Sunday, November 15, 2009

Roasted Pears with Brown Sugar Butter Sauce and White Chocolate Drizzle

I had some Bosc pears on hand and couldn't figure out what exactly I wanted to do with them, though I had considered roasting them after seeing someone do that on a segment on Food Network.  Then I ran across an ad insert in Bon Appetit magazine, and the photo of these roasted pears was so enticing that I knew I had to try this one.

The recipe is custom created for McCormick Gourmet Spice Collection by Cat Cora, a fellow Mississippi gal, and a favorite chef for me, who also happens to be Executive Chef for Bon Appetit.  This is a slightly adapted version from the one in the ad insert, and I'm thinking that this dish would make an amazing addition to any holiday table.

Start off with some Bosc or Anjou pears and a classic mixture of brown sugar, cinnamon, nutmeg and cloves. You sure know it's fall when you start seeing these spices surfacing in recipes don't you?

Once the pears are roasted, they are topped with a combination of roasted, sliced almonds...

...chopped dried berries and golden raisins. And, white chocolate. Oh my.

Hello Lover.

Roasted Pears with Brown Sugar Butter
   Sauce and White Chocolate Drizzle
Posted at

1/4 cup of sliced almonds
1/2 cup of brown sugar, packed
2 teaspoons of cinnamon
1 teaspoon of ground nutmeg
1/4 teaspoon of ground cloves
4 Bosc pears, halves and cored
1/2 cup of butter, melted
1/4 cup of golden raisins
1/4 cup of dried berries
1/3 cup of heavy cream
3 ounces of white chocolate chips

Preheat oven to 400 degrees.  Spray a 9 x 13 inch glass baking pan with non-stick spray and set aside. Toast almond slices; set aside. Combine the brown sugar, cinnamon, nutmeg and cloves; set aside.

Clean the pears and place into the prepared baking dish. Drizzle pears with butter. Sprinkle the brown sugar mixture over the top of the pears.

Bake at 400 degrees for 15 minutes. Remove and spoon some of the brown sugar butter sauce over the tops of the pears; return to oven for about 15 minutes longer, or until pears are tender. Remove pears to a plate to cool and whisk the brown sugar and butter sauce together. Spoon some of the sauce over each pear half.

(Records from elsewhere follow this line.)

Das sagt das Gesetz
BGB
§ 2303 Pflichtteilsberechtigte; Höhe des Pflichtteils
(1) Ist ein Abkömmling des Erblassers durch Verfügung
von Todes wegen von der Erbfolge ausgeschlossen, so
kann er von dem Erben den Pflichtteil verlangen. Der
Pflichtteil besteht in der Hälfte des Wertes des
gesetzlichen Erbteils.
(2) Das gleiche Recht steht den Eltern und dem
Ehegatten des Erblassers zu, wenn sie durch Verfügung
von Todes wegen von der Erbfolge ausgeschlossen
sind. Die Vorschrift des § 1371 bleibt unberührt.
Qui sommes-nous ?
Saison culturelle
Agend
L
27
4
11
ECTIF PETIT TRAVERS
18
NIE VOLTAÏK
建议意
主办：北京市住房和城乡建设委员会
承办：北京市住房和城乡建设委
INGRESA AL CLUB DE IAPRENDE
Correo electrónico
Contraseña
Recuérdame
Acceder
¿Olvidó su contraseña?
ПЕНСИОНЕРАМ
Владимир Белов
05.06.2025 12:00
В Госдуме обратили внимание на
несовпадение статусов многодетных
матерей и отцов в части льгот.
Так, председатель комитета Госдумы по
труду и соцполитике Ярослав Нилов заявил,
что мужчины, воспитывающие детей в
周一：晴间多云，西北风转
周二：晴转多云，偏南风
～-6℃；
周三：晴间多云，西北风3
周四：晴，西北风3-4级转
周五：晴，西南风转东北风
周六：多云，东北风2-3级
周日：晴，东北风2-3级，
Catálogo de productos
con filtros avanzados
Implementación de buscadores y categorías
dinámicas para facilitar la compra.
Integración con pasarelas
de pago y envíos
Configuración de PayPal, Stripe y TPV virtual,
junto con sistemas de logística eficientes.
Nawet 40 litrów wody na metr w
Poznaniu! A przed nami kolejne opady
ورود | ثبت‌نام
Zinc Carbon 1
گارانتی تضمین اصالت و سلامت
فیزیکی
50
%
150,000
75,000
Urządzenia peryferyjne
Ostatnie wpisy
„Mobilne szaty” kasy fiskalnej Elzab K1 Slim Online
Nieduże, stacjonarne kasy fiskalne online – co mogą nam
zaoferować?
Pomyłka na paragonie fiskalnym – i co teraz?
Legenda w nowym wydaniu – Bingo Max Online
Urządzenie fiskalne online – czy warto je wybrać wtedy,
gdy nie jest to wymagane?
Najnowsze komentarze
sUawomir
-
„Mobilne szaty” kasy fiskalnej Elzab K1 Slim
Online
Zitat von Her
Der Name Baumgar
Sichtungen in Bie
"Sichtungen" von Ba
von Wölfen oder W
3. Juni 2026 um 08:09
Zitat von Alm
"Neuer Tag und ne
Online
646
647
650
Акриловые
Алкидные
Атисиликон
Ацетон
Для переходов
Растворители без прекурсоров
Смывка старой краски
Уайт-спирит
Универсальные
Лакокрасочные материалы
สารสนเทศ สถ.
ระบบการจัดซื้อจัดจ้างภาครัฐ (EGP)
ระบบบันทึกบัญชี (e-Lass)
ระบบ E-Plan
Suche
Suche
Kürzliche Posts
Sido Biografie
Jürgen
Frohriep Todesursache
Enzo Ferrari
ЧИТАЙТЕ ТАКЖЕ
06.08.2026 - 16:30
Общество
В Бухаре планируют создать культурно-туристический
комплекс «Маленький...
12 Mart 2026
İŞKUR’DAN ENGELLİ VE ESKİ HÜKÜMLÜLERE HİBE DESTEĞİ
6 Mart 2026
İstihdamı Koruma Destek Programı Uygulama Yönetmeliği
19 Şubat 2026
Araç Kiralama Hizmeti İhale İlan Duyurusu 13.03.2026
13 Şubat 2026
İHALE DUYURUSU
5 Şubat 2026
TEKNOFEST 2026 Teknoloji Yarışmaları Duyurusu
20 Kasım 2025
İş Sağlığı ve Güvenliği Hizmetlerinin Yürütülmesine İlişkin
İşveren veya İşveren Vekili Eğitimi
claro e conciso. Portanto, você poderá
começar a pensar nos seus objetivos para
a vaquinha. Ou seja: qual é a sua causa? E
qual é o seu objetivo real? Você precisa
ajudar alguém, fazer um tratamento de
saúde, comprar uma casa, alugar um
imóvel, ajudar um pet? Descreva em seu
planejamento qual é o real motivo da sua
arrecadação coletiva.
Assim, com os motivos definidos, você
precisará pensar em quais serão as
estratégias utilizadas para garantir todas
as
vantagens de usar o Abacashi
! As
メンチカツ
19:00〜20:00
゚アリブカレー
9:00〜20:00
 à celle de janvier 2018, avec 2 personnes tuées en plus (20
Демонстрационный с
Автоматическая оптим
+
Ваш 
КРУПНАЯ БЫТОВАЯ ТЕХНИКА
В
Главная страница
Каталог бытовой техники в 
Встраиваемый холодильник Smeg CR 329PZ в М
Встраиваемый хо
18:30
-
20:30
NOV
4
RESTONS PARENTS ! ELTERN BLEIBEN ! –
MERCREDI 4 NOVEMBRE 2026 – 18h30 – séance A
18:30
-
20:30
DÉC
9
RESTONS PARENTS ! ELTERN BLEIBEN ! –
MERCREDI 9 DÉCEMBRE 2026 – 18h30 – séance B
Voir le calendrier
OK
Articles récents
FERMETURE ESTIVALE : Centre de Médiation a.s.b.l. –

When ready to plate, bring the cream up to just about boiling; remove from the heat, add white chocolate chips, and whisk until chocolate is melted and smooth.  Plate 1 to 2 pear halves per person. Sprinkle the pears with the almonds, then the raisin berry mixture, and then drizzle all over with a bit of the white chocolate sauce.